In numerous interviews around the time Good Squad won the Pulitzer Prize, Egan avowed that she had no intention of writing a “rock ‘n’ roll” novel when she began the first story, “Found Objects.” Yet, as she moved from Sasha’s story to Benny’s, in part to find out who was this fellow Sasha had mentioned in passing, she recognized that music had become an “independent goal” of the work she was writing. “When that is happening, it means that something is organically necessary.,” she told mtv.com in 2011. “And the organically necessary things are always the ones that work the best.” I must add, however, that critics and music writers have had a field day, extolling the songs mentioned in the book, or compiling their ideas of tunes for a soundtrack. Egan has even done this herself, which her publisher has posted to 8tracks, a music-streaming service. No surprise, it features songs with pauses—“Young Americans,” David Bowie; “Supervixen,” Garbage; “Do You Wanna Dance,” Beach Boys; “Long Train Runnin,’” Dooby Brothers; “Time of the Season,” Zombies; as well as tunes by The Who, Death Cab for Cutie, Massive Attack, and David Gray. http://8tracks.com/knopfdoubleday/a-visit-from-the-goon-squad

Perhaps that explains why Egan’s use of rock music in this book is so much more successful that that of either Jonathan Lethem, in You Don’t Love Me Yet (2007), or Jonathan Franzen in the vastly overrated Freedom (2010). In both of these novels, the music sections come off as awkward, like a middle-aged white man on a hip-hop dance floor. There are a couple of reasons for this. First, they both valorize rock music, and I think they do it unconsciously, which, oddly, makes their approach to it self-conscious. It’s as though somewhere they still harbor those fan boy rock star fantasies. Second, they seem to have relied too much on imagination, on what they’ve absorbed swimming in the musical culture. Unlike Egan, they seem to have done no research to undergird the musical parts of their books. Finally, they do not understand, as Egan clearly does, that in fiction music, both its performance, and the immediate affect it inspires in hearers and dancers, is like sex. It is like sex in that it resists being written about directly. Just as good writers compose their worst passages when trying to capture and convey the ineffable sublimity of sex (winners of The Literary Review’s Bad Sex in Fiction Award include Melvyn Bragg, Sebastian Faulk, Tom Wolfe, Norman Mailer, and David Guterson), so Lethem and Franzen founder when trying their hardest to write explicitly about performing music. Egan avoids this pitfall (not to say, pratfall), by writing around the experience of music, of writing of its effects rather than its affects.
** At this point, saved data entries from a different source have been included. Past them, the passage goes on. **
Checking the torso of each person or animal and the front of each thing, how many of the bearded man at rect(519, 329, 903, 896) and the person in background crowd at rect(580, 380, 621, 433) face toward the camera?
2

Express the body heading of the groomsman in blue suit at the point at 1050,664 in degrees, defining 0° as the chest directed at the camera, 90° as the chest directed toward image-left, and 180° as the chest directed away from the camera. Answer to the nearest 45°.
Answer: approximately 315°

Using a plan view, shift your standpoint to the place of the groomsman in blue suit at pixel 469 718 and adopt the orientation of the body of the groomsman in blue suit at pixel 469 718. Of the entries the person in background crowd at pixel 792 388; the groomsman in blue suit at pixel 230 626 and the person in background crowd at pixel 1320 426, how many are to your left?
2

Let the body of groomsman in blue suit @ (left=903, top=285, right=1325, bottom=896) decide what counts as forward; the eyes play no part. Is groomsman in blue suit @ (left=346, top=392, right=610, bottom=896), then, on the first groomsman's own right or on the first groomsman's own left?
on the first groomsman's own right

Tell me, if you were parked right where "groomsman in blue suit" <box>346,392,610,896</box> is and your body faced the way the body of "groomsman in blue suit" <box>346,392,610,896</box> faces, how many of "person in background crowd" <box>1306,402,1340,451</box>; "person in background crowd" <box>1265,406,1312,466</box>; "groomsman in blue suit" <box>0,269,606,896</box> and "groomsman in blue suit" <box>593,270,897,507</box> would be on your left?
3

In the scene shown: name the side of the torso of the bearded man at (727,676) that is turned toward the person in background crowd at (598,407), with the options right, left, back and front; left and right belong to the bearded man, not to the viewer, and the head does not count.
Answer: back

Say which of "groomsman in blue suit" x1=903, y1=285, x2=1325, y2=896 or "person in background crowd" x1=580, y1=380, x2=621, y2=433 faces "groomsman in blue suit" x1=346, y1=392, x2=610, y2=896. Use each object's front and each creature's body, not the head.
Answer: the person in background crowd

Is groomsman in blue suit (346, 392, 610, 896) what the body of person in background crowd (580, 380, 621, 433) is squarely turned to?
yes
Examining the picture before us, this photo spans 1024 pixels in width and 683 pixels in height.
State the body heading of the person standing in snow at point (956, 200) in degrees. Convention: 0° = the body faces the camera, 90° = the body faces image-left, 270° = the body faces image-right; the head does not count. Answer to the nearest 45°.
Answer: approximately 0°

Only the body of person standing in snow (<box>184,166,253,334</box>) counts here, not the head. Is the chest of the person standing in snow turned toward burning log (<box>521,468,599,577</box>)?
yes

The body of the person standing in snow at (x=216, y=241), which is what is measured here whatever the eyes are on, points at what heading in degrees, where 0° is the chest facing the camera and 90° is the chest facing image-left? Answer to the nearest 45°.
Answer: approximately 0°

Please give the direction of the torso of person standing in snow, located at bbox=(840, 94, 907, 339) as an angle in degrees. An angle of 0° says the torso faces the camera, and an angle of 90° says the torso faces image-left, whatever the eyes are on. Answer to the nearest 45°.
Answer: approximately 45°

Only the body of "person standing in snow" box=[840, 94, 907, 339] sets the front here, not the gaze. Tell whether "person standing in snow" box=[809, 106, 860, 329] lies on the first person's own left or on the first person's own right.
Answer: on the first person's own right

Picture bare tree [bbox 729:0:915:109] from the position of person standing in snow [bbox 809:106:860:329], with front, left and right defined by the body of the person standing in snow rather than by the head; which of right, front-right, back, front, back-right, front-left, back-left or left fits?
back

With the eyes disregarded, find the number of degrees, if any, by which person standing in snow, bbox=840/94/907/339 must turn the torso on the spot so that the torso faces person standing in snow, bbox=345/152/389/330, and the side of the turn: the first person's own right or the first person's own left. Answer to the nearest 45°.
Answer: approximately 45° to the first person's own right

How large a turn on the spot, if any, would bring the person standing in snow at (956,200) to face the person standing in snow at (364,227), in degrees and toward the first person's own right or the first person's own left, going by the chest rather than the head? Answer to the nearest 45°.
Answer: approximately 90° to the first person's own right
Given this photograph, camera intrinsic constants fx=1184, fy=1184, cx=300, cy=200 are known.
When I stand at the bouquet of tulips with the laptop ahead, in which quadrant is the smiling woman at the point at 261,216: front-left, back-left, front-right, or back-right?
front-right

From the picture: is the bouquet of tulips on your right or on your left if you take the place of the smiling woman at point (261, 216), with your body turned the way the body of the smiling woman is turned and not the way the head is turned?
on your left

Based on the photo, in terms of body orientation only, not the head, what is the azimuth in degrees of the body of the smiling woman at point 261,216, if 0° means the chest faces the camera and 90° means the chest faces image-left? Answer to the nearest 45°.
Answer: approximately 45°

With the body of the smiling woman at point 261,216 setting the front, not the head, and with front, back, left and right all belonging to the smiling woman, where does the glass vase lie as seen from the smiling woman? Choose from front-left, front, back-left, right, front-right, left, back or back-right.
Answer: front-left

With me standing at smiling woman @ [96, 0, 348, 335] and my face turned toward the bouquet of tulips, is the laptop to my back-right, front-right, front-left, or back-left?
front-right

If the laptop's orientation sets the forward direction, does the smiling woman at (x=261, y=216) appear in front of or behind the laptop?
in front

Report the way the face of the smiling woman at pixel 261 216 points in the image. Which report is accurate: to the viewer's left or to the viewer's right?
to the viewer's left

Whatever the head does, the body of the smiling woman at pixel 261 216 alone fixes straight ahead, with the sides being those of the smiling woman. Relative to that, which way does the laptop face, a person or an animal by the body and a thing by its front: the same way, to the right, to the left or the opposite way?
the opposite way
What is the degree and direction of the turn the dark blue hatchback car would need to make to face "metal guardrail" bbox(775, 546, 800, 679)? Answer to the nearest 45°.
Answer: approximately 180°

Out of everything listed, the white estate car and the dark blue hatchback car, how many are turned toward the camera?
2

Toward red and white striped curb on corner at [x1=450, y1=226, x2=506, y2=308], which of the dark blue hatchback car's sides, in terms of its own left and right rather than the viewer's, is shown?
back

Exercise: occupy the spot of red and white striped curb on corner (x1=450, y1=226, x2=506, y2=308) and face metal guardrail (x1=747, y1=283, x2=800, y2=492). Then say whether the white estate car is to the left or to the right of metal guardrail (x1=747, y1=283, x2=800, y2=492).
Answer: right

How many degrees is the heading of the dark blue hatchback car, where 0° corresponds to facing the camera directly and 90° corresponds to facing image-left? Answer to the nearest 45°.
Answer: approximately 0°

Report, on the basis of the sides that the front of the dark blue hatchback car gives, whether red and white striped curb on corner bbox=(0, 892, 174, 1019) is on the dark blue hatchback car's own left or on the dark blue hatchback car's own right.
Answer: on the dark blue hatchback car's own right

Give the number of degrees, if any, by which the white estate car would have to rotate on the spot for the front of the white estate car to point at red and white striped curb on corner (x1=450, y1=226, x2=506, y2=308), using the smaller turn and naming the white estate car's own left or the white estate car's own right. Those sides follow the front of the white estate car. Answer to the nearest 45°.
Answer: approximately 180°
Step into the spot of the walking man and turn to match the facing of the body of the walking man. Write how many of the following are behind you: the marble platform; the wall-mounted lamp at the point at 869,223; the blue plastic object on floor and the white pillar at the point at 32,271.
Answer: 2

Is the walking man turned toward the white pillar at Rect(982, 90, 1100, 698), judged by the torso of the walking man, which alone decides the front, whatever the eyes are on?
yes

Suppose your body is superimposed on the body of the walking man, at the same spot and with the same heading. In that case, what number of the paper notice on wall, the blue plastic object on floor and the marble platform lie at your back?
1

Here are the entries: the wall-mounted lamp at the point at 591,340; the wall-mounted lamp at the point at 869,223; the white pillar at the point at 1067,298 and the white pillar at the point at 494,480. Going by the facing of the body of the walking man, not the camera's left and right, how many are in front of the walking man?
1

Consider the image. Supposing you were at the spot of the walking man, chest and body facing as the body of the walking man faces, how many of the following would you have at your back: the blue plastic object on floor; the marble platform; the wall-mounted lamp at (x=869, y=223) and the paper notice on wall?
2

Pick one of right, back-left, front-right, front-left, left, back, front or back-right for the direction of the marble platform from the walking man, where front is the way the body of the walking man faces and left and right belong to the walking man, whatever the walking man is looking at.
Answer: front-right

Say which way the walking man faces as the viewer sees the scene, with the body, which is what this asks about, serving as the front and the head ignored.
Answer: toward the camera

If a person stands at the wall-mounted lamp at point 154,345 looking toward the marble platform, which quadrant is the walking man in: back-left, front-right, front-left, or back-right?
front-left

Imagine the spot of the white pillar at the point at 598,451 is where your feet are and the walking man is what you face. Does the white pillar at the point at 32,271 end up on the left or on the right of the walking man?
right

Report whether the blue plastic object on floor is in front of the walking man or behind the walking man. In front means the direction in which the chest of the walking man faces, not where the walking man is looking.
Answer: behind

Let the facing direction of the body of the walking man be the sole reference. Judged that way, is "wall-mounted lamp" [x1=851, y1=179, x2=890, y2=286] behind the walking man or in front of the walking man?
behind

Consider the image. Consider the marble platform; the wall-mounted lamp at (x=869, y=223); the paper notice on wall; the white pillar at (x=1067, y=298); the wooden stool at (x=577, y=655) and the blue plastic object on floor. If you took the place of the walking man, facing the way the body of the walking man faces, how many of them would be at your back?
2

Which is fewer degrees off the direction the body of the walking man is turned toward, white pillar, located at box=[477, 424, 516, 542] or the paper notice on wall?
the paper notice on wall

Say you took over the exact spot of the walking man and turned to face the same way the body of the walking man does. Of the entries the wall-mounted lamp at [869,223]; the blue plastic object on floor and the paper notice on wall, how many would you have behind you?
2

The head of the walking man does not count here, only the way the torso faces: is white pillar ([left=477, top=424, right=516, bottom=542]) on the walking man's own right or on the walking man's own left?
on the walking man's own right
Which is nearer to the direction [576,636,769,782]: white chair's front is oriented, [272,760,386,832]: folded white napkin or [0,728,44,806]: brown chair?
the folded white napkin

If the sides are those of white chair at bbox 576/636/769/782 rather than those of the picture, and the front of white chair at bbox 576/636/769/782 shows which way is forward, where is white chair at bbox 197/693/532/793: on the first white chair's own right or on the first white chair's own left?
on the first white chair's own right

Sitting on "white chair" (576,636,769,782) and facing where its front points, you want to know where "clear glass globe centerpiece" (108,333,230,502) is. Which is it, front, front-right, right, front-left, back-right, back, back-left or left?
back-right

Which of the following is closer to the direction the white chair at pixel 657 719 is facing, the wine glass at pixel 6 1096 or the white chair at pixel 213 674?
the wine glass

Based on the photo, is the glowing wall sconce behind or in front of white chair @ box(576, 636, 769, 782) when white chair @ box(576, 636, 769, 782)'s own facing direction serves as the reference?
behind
Like certain stars in the night sky, some human experiences cannot be seen if looked at directly. Egan knows this.

Exam questions: 1. The primary sentence in the entire novel is Scotty’s assertion, “Time’s a goon.” What does time mean to Scotty, to the other characters, and does Egan signal her own message about time? (Maybe that’s a long essay question.)

  1. Does Lou change over the course of the three chapters that take him from robust midlife to his deathbed?

  2. An almost unstated theme of authenticity, or perhaps hunger for authenticity, runs through this book. Using the time frame of the stories, 1980s to the near future, has technological change endangered authenticity, or made it harder to find?